6 May 2024 | Zhiying Zhu, Yiming Yang, Zhiqing Sun
HaluEval-Wild is a new benchmark designed to evaluate hallucinations in large language models (LLMs) in real-world scenarios. The benchmark is built from challenging user queries collected from real-world interactions between users and LLMs, specifically from the ShareGPT dataset. These queries are filtered to ensure they challenge the model's knowledge and reasoning capabilities. The queries are categorized into five types: Out-of-Scope Information (OoS), Complex Reasoning (CR), Inappropriate Content (IC), Beyond-Modality Interaction (BM), and Confused / Erroneous Queries (CE). Reference answers for these queries are generated using GPT-4 and retrieval-augmented generation (RAG) to ensure accuracy.
The benchmark evaluates various LLMs, including open-source models like Alpaca, Vicuna, Llama 2, Mistral, and Mixtral, as well as closed-source models like GPT-4 and GPT-3.5. The results show that models like Alpaca 7B have high hallucination rates, while GPT-4 Turbo has a lower hallucination rate, indicating better reliability. Knowledge-distilled models, such as Vicuna-13B, are more prone to hallucinations, highlighting the challenge of balancing model performance with reliability.
The benchmark also explores methods to mitigate hallucinations, such as self-reflection, which involves using textual feedback from prior errors to improve LLM responses. The results show that self-reflection reduces hallucination rates, especially when additional hints are provided.
HaluEval-Wild provides a comprehensive benchmark for evaluating LLM hallucinations in real-world scenarios, offering insights into the capabilities and limitations of different models. The benchmark is available at https://github.com/Dianezzy/HaluEval-Wild. The study also acknowledges the limitations of the benchmark, including its focus on challenging queries and potential biases in categorization. Continuous updates and refinements are needed to ensure the benchmark remains relevant and effective in assessing LLM performance and reliability.HaluEval-Wild is a new benchmark designed to evaluate hallucinations in large language models (LLMs) in real-world scenarios. The benchmark is built from challenging user queries collected from real-world interactions between users and LLMs, specifically from the ShareGPT dataset. These queries are filtered to ensure they challenge the model's knowledge and reasoning capabilities. The queries are categorized into five types: Out-of-Scope Information (OoS), Complex Reasoning (CR), Inappropriate Content (IC), Beyond-Modality Interaction (BM), and Confused / Erroneous Queries (CE). Reference answers for these queries are generated using GPT-4 and retrieval-augmented generation (RAG) to ensure accuracy.
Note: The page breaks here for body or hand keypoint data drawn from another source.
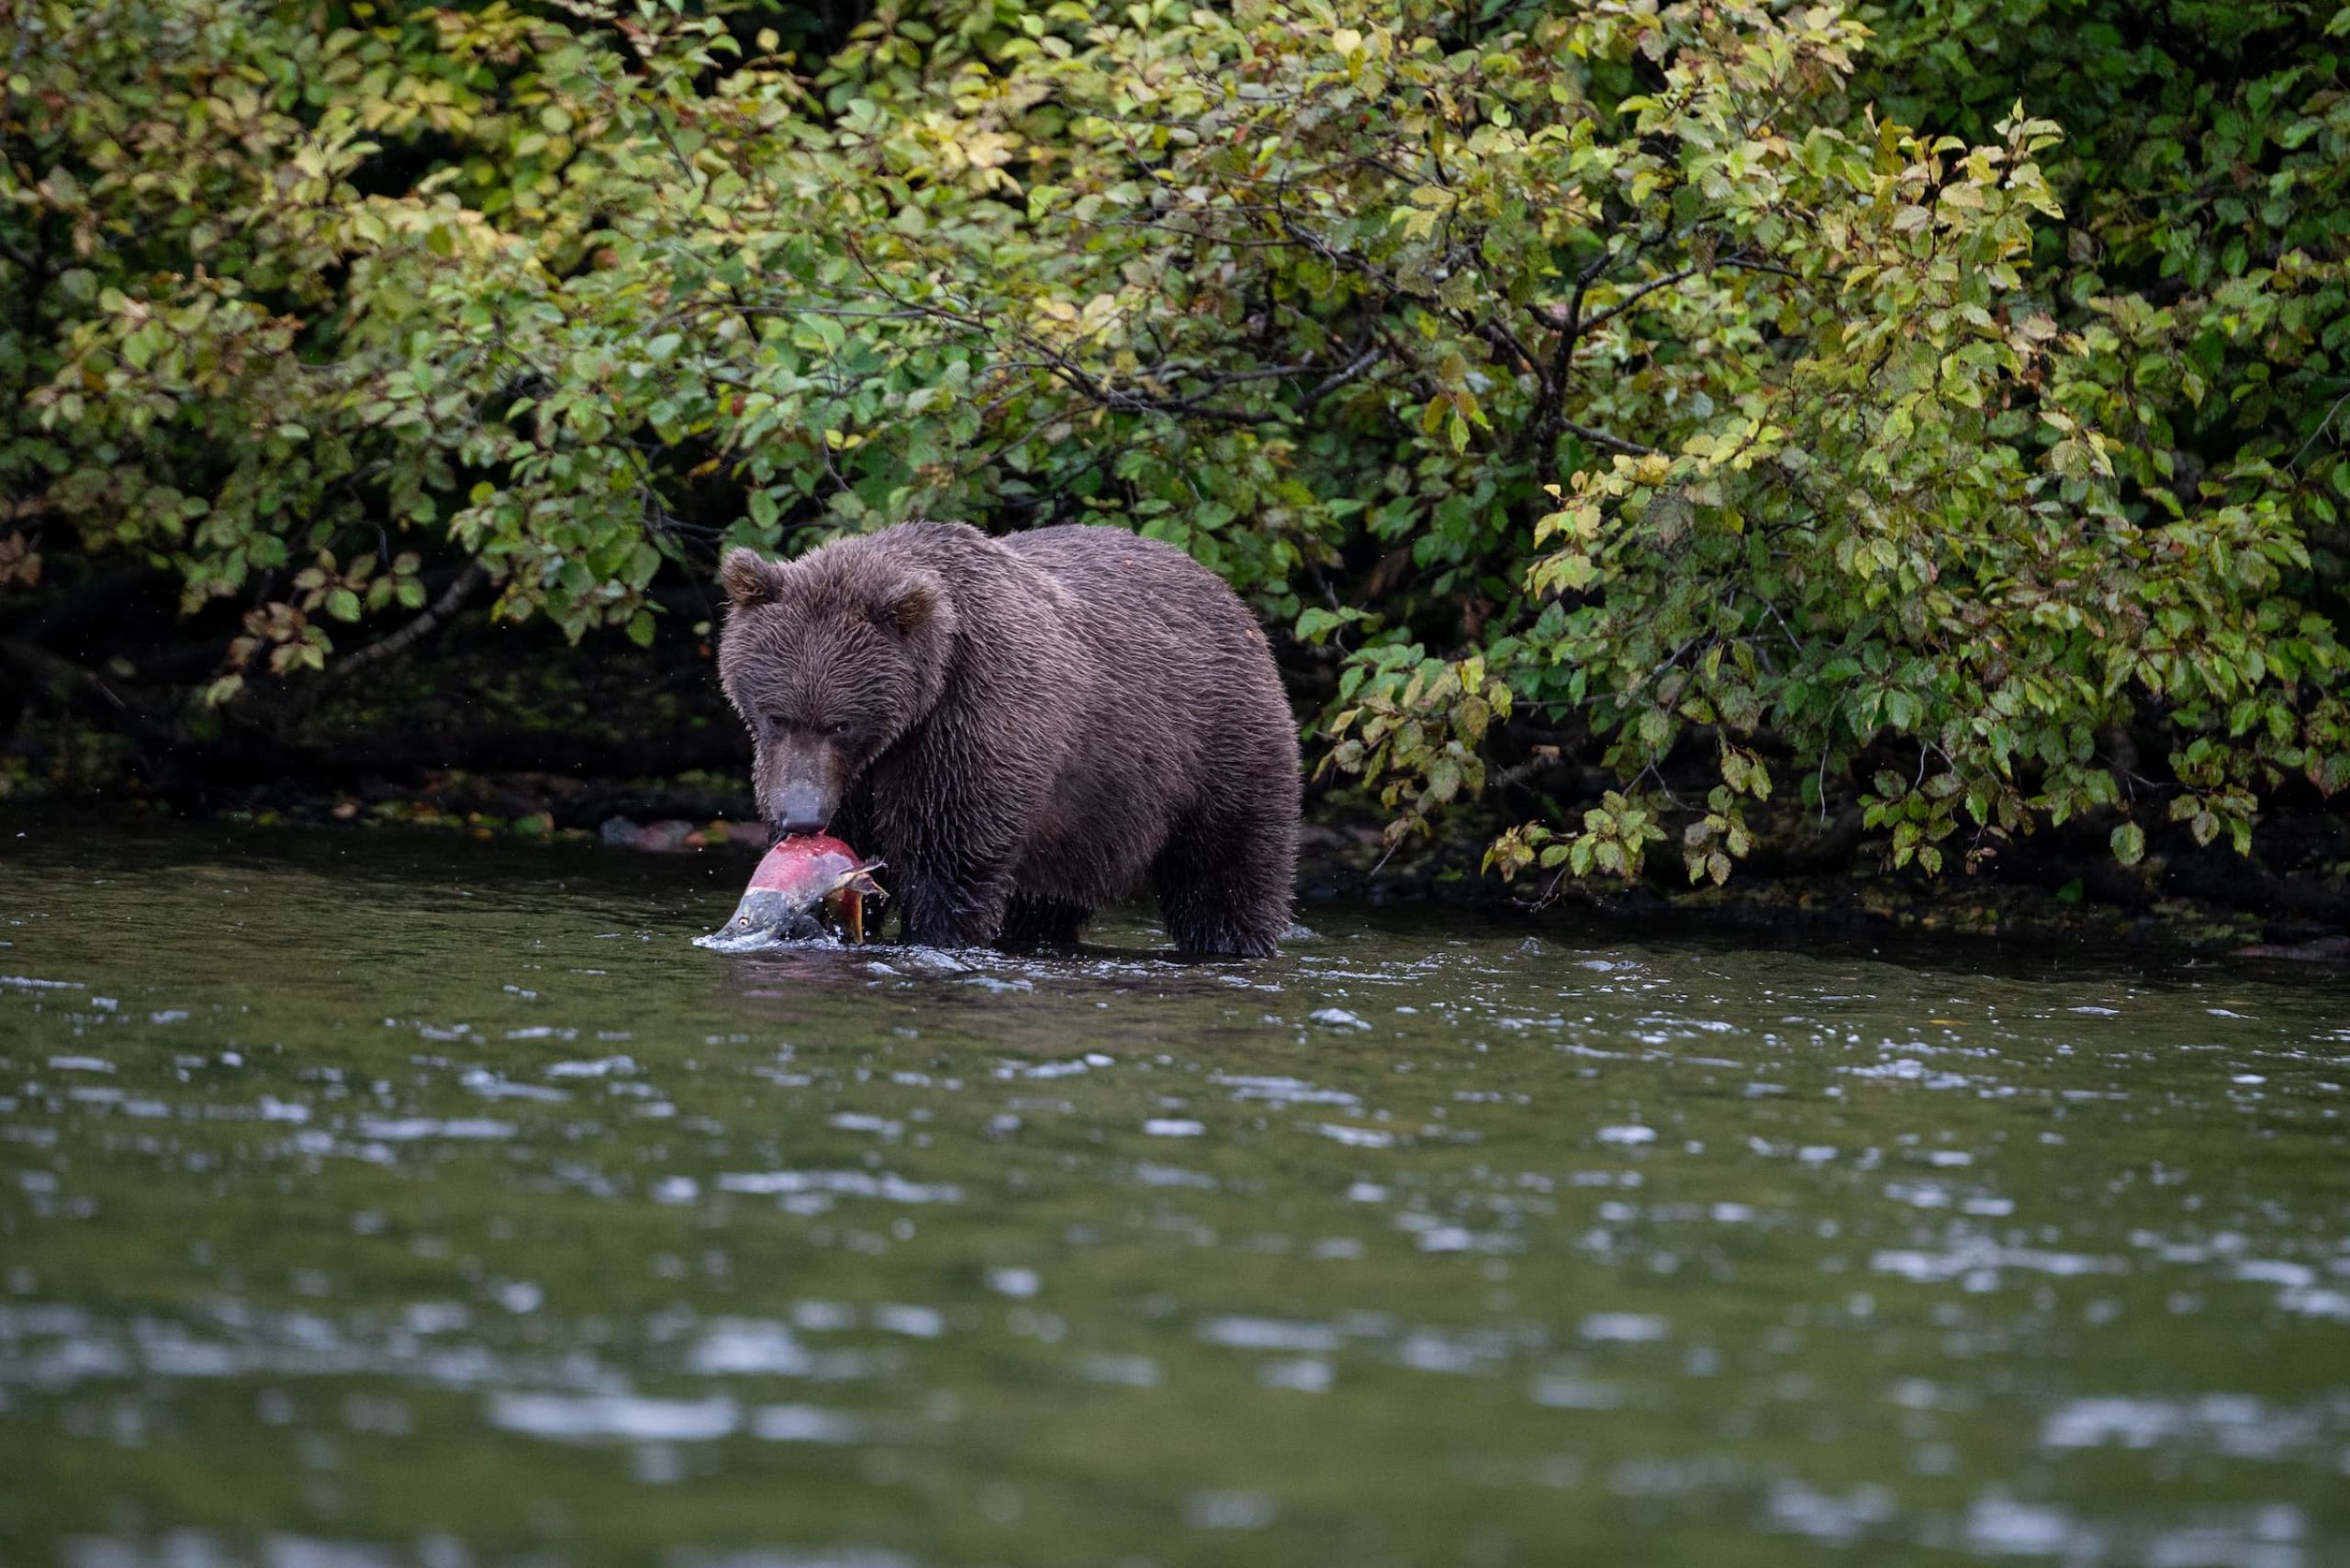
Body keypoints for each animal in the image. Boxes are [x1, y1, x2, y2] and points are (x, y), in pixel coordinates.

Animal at [714, 521, 1306, 958]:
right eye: (775, 716)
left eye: (840, 723)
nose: (802, 817)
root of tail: (1229, 594)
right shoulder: (851, 771)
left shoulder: (977, 715)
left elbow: (949, 857)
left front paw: (934, 934)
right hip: (1080, 819)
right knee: (1045, 899)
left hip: (1219, 744)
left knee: (1225, 872)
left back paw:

The benchmark evaluates various LLMs, including open-source models like Alpaca, Vicuna, Llama 2, Mistral, and Mixtral, as well as closed-source models like GPT-4 and GPT-3.5. The results show that models like Alpaca 7B have high hallucination rates, while GPT-4 Turbo has a lower hallucination rate, indicating better reliability. Knowledge-distilled models, such as Vicuna-13B, are more prone to hallucinations, highlighting the challenge of balancing model performance with reliability.
The benchmark also explores methods to mitigate hallucinations, such as self-reflection, which involves using textual feedback from prior errors to improve LLM responses. The results show that self-reflection reduces hallucination rates, especially when additional hints are provided.
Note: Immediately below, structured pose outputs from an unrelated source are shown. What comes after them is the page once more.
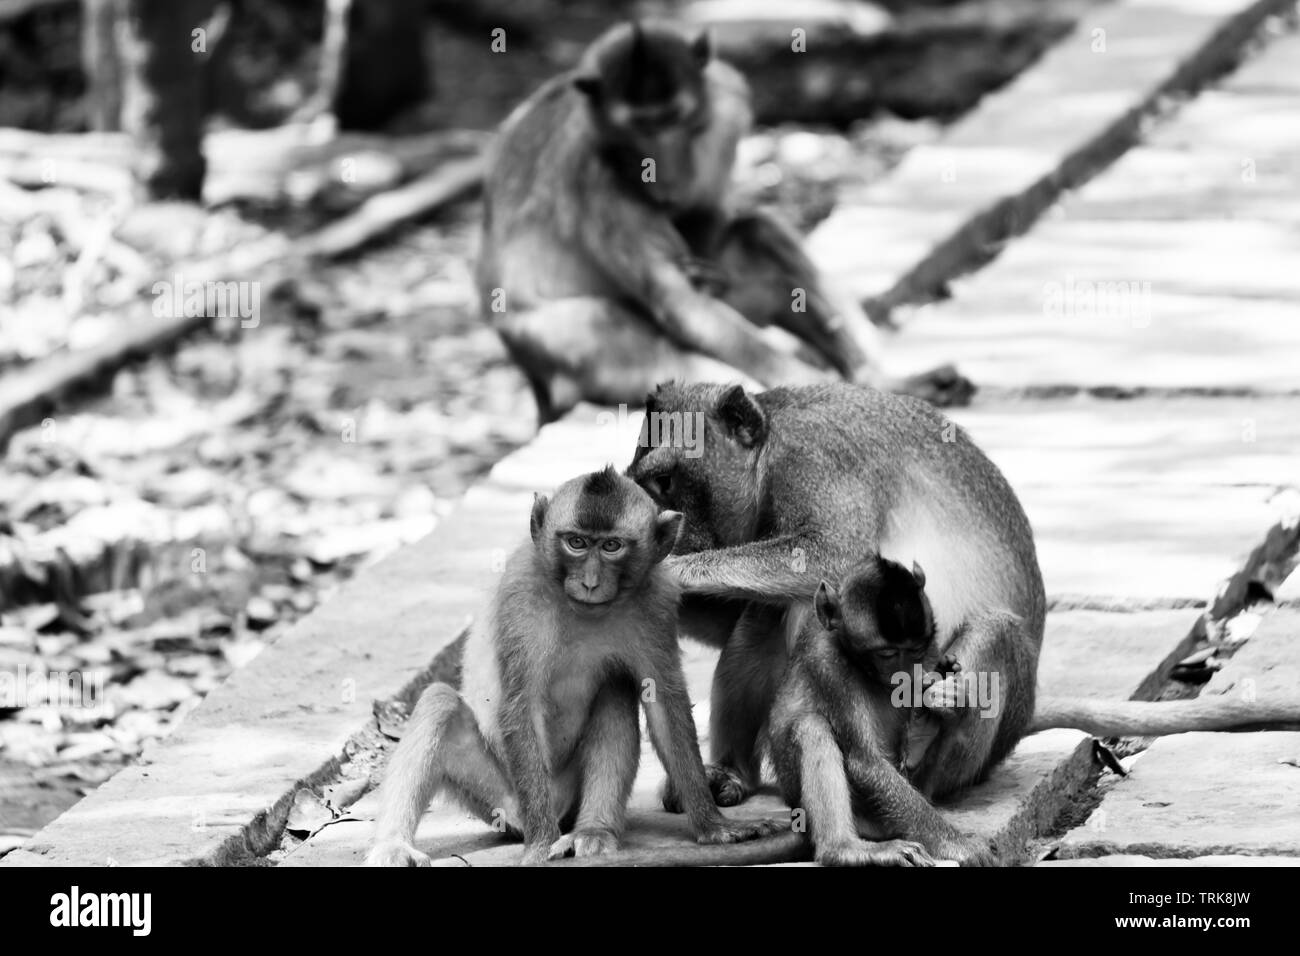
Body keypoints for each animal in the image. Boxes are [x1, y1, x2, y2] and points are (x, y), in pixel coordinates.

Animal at [364, 465, 780, 868]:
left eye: (611, 546)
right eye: (576, 543)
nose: (590, 582)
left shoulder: (657, 598)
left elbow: (663, 703)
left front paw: (714, 827)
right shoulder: (520, 593)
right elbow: (520, 706)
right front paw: (539, 849)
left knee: (616, 688)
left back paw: (593, 832)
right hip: (500, 797)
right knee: (439, 703)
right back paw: (394, 845)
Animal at [475, 17, 967, 421]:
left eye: (673, 120)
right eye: (639, 129)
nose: (664, 174)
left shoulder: (728, 108)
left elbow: (710, 225)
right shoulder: (596, 177)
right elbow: (680, 301)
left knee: (758, 233)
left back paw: (879, 379)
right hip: (561, 350)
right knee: (606, 324)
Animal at [629, 382, 1300, 868]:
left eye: (666, 480)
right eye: (644, 481)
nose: (662, 525)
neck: (771, 445)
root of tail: (1023, 718)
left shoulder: (816, 465)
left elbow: (825, 556)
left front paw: (670, 566)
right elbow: (739, 612)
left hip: (956, 759)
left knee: (986, 635)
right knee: (767, 616)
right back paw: (733, 775)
HaluEval-Wild provides a comprehensive benchmark for evaluating LLM hallucinations in real-world scenarios, offering insights into the capabilities and limitations of different models. The benchmark is available at https://github.com/Dianezzy/HaluEval-Wild. The study also acknowledges the limitations of the benchmark, including its focus on challenging queries and potential biases in categorization. Continuous updates and refinements are needed to ensure the benchmark remains relevant and effective in assessing LLM performance and reliability.